C’est avec stupéfaction que les membres du Codhos ont appris le décès soudain d’Anthony Lorry. Il nous manquera cruellement, ainsi qu’à notre association. Il était pour toutes et tous un ami. Il faisait consensus, et c’est rare. On souriait quand on le voyait apparaître, gai, actif et pressé et, bien sûr, on comptait sur lui pour beaucoup de choses, peut-être un peu trop. Il ne disait jamais non, ce qui était sans aucun doute son plus grand défaut. Alors on n’hésitait pas : on lui demandait de vérifier une collection, d’envoyer un document numérisé, ou de rechercher une obscure petite brochure, on lui posait une question sur ses chers anarchistes, sur les Le Playsiens (eh oui il en était tout aussi spécialiste) ou sur d’autres champs de l’histoire sociale, on lui demandait de corriger les bugs de notre site Internet ou même, il fut un temps, de développer ce site et de le gérer. Et toujours Anthony répondait, envoyait rapidement le document demandé, réinstallait le plugin défectueux, trouvait la brochure dans un carton du Musée social, consultait ses notices biographiques, vérifiait ses collections ou renseignait de mémoire. Il y avait une sorte de symbiose entre lui et l’admirable fonds documentaire du Cedias-Musée social, dont il s’était, lui qui y avait été lecteur, objecteur de conscience puis bibliothécaire, approprié les moindres aspects, se constituant ainsi un savoir inépuisable qui enrichissait une culture et une sensibilité profondément libertaires. En Afrique il est un proverbe célèbre qui dit : « Quand un vieil homme meurt c’est une bibliothèque qui brûle ». Anthony, quant à lui était un homme jeune mais avec sa mort c’est bien une bibliothèque qui a brûlé.

Anthony fut aussi le premier secrétaire du Codhos. Il participa dès le tout début aux activités de notre association, dont La première réunion s’était d’ailleurs tenue au Musée social, qui en est resté le siège. C’est Anthony qui mit au point le premier fichier qui permit de répertorier puis de numériser les divers documents afférents aux congrès du monde ouvrier. Cela n’a peut-être l’air de rien mais c’est le travail qui fit démarrer le Codhos : ce projet commun où chacun s’investit, au-delà des appartenances politiques ou syndicales, souda le collectif. Et Anthony, outre son propre travail de repérage, écrivit de nombreuses notices dans l’inventaire des Congrès du monde ouvrier en France (1870-1940) premier ouvrage des collections Codhos. Il ne s’agit pas ici d’énumérer toutes les activités qu’il mena au sein du collectif, il y aurait trop à dire. Mais il faut quand même citer, pour mémoire, l’Inventaire de la presse socialiste, troisième volume de la collection Codhos qui lui doit beaucoup alors même que son nom n’apparaît qu’en petits caractères au verso de la couverture. C’était cela aussi Anthony : travailler et encore travailler mais sans jamais se mettre en avant. A l’époque et pour ce volume une préface fut rédigée qu’il cosigna. La présentation de cet inventaire se tint au CEDIAS en sa présence active. Il s’occupa aussi pour le Codhos de donner corps à la convention passée avec la BNF sur la numérisation des congrès ouvriers, puis des revues. Il fut le référent pour la BNF du Codhos. Dernièrement, sa participation fut active et décisive dans la mise en place de notre nouveau site Internet en 2013.
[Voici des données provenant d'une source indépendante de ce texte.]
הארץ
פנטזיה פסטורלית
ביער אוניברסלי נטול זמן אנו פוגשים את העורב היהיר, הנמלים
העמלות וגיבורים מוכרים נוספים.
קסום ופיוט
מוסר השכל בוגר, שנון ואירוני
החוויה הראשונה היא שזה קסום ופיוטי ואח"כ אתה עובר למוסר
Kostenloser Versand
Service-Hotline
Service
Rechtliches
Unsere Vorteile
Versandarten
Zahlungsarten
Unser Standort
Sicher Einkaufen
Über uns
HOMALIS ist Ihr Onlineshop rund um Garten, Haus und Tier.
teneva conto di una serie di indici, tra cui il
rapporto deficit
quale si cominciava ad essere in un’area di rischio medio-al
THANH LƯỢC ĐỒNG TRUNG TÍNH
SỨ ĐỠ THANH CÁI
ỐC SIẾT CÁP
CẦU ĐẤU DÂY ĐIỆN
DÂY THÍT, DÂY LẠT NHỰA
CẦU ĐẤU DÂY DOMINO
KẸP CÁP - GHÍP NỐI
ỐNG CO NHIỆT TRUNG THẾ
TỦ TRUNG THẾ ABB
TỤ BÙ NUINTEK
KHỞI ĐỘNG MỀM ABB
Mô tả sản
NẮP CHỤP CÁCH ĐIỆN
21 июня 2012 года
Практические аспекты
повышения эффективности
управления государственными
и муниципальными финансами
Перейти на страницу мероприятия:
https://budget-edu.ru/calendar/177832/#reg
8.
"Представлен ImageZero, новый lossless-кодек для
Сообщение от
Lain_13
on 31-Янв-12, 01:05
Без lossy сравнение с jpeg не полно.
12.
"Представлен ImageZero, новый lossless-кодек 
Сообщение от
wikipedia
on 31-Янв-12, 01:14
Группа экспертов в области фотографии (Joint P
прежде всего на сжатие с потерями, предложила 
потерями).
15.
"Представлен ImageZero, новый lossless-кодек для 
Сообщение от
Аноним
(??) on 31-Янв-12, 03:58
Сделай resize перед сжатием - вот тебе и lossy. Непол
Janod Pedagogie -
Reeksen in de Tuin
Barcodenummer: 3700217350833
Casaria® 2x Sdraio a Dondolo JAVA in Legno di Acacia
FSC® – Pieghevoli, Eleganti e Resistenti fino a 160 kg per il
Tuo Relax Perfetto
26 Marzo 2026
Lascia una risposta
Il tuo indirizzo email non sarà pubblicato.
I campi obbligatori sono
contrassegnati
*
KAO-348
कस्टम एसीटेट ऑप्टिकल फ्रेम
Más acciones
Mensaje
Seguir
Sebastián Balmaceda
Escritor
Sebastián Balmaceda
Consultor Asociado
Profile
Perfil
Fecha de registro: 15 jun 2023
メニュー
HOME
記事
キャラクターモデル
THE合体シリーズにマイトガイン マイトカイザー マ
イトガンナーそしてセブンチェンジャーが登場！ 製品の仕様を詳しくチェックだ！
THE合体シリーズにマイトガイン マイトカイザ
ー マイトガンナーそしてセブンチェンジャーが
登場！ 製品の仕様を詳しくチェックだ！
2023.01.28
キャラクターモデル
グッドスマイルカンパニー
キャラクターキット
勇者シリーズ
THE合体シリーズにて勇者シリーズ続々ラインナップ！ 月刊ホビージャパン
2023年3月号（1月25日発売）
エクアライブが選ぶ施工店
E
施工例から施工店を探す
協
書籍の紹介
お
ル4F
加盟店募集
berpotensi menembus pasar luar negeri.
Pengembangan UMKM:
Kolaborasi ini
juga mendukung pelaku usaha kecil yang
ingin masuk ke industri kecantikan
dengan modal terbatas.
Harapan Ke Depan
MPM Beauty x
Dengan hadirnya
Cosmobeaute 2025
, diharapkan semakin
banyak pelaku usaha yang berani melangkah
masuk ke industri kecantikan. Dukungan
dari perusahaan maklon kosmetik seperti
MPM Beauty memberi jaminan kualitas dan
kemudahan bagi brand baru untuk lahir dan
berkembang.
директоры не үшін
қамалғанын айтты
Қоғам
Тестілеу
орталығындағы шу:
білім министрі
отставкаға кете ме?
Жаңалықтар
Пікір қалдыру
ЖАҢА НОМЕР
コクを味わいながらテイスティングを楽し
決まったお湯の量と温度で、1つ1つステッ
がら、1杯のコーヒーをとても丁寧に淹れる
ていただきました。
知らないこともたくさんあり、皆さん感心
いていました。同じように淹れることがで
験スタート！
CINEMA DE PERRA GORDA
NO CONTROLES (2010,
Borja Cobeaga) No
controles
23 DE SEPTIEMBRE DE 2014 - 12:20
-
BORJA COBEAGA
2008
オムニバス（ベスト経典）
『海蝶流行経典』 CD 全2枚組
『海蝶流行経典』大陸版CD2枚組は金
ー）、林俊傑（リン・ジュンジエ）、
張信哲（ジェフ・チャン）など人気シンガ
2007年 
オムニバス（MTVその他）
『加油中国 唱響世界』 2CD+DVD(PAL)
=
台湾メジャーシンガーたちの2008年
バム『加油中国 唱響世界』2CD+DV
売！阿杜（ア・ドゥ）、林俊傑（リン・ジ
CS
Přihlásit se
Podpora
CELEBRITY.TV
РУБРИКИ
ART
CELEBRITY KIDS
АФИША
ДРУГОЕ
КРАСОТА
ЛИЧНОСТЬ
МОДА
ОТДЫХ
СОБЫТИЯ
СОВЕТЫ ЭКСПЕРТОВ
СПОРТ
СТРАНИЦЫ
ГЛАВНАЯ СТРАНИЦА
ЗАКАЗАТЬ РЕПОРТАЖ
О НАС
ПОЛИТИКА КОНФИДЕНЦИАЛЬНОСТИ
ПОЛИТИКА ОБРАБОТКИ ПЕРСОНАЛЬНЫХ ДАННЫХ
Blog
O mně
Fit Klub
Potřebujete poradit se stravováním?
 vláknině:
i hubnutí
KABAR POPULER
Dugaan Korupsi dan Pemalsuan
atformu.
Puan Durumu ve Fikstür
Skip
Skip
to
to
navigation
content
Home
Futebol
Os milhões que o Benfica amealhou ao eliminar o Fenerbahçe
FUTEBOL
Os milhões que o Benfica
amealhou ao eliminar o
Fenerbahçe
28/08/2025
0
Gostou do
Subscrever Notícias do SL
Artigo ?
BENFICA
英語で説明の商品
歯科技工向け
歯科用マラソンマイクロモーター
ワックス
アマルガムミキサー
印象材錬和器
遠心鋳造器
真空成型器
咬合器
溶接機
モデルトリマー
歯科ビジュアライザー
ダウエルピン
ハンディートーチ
Ce qui rendait Anthony si précieux dans un Collectif comme le Codhos , c’était une alliance rare de qualités : celles du militant, capable d’enthousiasme ; celles du chercheur capable de publier ; celle de l’érudit toujours disposé à partager généreusement ses connaissances ; celles du technicien capable de bricoler n’importe quel ordinateur ; celles de l’archiviste-bibliothécaire maîtrisant les savoirs bibliothéconomiques les plus pointus; celles aussi du digital humanist , ouvert –et là son tempérament anarchiste jouait surement un rôle – à l’Open access, au partage des documents et de la connaissance sur le web, ouvert aux technologies les plus récentes. La bibliothèque numérique Gallica , et donc un large public de chercheurs ou de curieux, lui doivent beaucoup, car nombre de collections rares concernant l’histoire sociale furent numérisées par ses soins ; Le social history portal aussi, expérience internationale unique dans le champ du social , dans lequel il versa récemment la totalité du catalogue du Musée social. Il est rare, précieux et exceptionnel de trouver ces qualités chez un même individu. Anthony était bien un être rare, précieux et exceptionnel.